All they have is twenty minutes – and you can see their determination to make the most of it. The bell sounds the beginning of a flurry of activities for the master creators on stage. In the glare of the spotlight, they mix and stir, add a dash of soda or a sprinkling of cinnamon, decorate with mango leaves or fruits impaled with toothpicks and mixers. All the while they keep up a trained patter, describing exactly what their hands are doing.

Each one of them must entertain even as he or she creates. So with many a flourish, twist and turn, enhanced by the odd spot of complicated juggling, they turn their considerable talents to the demanding process of making tea. But this is tea in a form unlike anything you and I have ever tasted.

Dilmah’s International Tea Sommelier competition was built around the concept of encouraging in both hospitality professionals and those they serve a deeper, truer appreciation of tea. Though one of the world’s most favoured beverages, it is still under-appreciated, despite having the depth and variety of wine. Ironically, this combination of tea’s popularity with ignorance about what makes good tea, has long allowed transnational corporations to make a killing without providing much in the way of quality, explained Merrill J. Fernando, the founder of Dilmah.

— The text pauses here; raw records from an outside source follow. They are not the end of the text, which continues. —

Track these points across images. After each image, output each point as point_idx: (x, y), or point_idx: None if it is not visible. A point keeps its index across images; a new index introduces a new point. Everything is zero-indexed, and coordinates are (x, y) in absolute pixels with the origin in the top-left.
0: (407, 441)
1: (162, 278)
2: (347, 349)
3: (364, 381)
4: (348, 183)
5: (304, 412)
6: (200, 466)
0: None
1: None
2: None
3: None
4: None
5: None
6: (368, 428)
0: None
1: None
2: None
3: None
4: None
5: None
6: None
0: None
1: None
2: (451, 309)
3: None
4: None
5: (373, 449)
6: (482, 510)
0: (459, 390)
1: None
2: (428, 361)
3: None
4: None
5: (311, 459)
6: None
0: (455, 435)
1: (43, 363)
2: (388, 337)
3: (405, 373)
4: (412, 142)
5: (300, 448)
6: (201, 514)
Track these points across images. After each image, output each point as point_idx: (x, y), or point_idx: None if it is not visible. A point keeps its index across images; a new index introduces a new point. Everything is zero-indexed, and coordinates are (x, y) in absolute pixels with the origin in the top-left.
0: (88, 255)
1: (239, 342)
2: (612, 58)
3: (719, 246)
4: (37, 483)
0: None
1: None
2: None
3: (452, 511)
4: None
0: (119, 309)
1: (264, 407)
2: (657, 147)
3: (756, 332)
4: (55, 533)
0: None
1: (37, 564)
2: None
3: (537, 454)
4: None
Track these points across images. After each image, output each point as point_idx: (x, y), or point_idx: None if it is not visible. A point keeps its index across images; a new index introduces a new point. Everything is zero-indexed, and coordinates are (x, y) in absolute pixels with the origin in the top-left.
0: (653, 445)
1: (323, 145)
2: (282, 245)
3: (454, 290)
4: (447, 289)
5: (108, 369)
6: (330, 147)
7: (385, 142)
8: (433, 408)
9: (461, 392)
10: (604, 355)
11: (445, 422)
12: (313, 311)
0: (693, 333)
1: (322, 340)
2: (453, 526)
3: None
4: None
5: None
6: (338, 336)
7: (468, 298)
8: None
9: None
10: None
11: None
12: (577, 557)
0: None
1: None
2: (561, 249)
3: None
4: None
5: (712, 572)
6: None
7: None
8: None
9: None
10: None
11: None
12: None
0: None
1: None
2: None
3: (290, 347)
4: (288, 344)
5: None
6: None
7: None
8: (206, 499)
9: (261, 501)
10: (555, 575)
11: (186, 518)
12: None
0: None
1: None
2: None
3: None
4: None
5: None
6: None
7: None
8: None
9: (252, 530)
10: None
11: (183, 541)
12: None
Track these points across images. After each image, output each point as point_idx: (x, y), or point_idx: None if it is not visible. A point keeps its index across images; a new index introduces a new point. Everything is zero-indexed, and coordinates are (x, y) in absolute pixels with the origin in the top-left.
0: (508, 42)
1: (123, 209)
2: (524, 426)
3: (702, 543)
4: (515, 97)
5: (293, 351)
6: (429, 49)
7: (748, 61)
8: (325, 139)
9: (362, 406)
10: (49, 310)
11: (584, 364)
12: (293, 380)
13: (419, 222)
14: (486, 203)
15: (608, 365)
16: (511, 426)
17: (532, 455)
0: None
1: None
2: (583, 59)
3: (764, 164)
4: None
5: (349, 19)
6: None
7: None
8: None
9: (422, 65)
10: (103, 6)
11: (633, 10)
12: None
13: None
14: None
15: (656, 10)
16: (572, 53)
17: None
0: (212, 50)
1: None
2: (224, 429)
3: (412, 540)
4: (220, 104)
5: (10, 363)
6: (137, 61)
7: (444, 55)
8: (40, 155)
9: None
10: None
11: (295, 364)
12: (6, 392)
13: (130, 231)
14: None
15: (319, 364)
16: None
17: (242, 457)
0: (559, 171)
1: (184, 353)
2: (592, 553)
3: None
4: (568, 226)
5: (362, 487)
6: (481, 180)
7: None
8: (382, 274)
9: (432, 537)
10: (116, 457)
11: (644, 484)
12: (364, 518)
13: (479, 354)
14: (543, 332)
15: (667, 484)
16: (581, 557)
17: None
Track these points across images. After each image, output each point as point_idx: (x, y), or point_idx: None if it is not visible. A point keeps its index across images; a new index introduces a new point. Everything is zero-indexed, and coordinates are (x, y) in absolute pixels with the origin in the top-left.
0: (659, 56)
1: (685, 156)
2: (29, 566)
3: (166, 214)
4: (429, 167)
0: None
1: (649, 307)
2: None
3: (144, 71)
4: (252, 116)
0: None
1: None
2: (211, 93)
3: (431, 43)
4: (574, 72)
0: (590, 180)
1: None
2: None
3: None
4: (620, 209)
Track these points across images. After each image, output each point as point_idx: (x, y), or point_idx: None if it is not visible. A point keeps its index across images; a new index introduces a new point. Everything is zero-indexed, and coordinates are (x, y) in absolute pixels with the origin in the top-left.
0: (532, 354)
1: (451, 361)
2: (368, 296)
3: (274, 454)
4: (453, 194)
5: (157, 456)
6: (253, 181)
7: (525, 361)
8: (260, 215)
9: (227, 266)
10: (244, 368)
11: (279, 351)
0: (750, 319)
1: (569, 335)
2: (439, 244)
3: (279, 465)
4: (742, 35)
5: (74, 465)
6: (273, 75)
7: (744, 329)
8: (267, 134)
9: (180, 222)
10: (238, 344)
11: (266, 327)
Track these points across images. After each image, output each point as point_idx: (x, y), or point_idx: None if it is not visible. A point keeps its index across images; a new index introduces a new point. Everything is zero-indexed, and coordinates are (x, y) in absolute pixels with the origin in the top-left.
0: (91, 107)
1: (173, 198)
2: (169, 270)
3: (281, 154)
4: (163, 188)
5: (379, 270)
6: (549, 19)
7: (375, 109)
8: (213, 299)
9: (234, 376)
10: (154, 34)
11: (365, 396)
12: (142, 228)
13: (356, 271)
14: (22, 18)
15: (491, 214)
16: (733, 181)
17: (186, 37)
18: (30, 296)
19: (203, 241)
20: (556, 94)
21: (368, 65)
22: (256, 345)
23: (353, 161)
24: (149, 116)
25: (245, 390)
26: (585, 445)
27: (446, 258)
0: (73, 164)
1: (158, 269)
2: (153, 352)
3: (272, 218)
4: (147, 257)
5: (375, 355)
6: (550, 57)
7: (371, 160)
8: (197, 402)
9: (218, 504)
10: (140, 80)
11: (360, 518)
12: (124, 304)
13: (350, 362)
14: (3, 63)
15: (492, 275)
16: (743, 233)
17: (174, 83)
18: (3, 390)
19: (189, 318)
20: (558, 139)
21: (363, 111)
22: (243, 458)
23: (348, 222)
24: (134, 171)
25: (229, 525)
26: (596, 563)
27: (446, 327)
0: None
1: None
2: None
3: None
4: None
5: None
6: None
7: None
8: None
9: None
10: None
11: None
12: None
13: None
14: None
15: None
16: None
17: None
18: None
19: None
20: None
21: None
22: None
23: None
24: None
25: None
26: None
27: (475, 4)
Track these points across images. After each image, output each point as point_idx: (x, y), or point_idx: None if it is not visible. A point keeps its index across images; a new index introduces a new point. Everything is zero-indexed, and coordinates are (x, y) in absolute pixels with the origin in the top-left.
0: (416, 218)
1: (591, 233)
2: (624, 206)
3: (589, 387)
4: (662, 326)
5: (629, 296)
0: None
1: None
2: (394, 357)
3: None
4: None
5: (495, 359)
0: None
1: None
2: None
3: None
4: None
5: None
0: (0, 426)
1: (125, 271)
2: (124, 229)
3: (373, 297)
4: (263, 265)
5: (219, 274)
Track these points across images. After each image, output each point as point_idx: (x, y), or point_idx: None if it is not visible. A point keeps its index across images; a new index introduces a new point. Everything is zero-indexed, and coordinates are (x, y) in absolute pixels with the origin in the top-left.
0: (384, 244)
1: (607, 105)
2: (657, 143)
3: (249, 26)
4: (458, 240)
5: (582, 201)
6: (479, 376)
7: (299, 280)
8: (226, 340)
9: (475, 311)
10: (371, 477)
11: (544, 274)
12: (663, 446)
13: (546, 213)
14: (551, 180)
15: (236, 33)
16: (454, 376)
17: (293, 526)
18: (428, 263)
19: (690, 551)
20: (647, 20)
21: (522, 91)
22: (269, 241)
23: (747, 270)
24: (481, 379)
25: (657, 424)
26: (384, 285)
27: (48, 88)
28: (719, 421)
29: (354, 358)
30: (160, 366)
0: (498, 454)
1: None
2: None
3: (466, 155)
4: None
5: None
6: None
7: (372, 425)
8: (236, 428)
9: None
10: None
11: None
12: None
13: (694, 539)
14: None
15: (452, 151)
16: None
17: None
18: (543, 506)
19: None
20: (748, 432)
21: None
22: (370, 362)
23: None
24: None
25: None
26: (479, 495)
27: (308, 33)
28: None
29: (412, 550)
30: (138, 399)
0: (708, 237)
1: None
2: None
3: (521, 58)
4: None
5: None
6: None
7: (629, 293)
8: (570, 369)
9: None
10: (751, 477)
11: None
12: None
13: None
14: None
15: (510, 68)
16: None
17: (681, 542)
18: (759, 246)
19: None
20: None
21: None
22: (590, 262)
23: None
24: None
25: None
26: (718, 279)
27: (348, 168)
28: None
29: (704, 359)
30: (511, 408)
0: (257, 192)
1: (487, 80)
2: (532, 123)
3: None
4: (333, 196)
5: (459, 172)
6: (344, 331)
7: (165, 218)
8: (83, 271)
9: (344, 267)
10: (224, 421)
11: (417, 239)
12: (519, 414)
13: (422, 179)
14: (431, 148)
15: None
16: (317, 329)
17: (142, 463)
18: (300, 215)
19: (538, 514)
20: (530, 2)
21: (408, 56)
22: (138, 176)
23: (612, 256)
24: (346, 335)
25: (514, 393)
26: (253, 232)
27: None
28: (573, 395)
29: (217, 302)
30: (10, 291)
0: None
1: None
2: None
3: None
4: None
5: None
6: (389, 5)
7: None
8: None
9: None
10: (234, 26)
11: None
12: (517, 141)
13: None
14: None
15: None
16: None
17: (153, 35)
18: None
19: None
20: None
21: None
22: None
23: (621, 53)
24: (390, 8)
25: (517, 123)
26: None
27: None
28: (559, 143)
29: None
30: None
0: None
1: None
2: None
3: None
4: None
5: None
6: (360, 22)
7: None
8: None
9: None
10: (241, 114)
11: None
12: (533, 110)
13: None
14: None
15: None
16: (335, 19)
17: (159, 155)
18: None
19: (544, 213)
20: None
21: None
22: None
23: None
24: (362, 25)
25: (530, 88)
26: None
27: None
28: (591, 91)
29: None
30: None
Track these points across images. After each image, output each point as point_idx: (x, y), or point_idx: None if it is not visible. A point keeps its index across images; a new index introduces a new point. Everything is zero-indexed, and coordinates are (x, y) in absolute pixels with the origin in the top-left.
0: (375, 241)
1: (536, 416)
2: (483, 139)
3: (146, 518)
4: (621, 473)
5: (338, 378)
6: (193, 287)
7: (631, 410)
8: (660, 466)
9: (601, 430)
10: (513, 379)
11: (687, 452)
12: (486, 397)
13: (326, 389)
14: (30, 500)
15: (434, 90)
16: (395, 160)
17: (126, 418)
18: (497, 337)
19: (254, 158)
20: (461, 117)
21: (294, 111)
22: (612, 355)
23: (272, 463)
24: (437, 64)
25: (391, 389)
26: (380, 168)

Intent on changing this state of affairs, the company has chosen to educate people on what good tea really is – and the Tea Sommelier competition will take them many steps closer to achieving that goal. The first of its kind in the world, the competition got off to a running start at Water’s Edge early this week where the Sri Lanka Tea Sommelier was chosen after a long drawn out competition.

Representatives from 30 resorts and hotels took part in the event, each trying to outshine the other in the creation of a cocktail, a mocktail and a very traditional cuppa. They were judged on the basis of four categories that included the actual utilisation of tea and the resulting flavour, the participant’s creativity and innovation as well as his or her presentation, showmanship, working technique and timing.

Judging the competition were three men – the head of the Singapore Bartenders Association, a wine sommelier and finally a tea taster. “Tea is the highlight,” said Chef Gerard Mendis, Chairman of the Chefs Guild of Lanka, going on to add that it was not only very affordable, it could also be used as a herb to successfully enhance the flavour of both food and drinks. This competition would itself result in the creation of 30 unique drinks, courtesy its 30 participants, he said.

A.M.J Adhikari, from the Taj Samudra triumphed overall. Having previously won at the Marie Brizzard Bartender’s competition held last year, Ms. Adhikari, says that she chose to give her drinks a predominantly fruity flavour as was appropriate for a tropical country like Sri Lanka. Her choice of tea – Spicy Berry and Nilagama Estate - was based on their strength, as the teas she picked would need to be potent enough to compete with alcohol and dominate.

Similar considerations dictated the choice of tea for R. Dissanayake from Chaya Village who came second. Using several ingredients including apple pulp and vanilla flavoured tea, Mr. Dissanyake said that he tasted more than 20 types of tea before he chose his base. In third place was Rolando Coonghe from Hilton Colombo.

Ms. Adhikari will head on to the Asia Pacific Dilmah Sommelier Tea Competition, and then hopefully to the International Dilmah Sommelier Competition in Poland.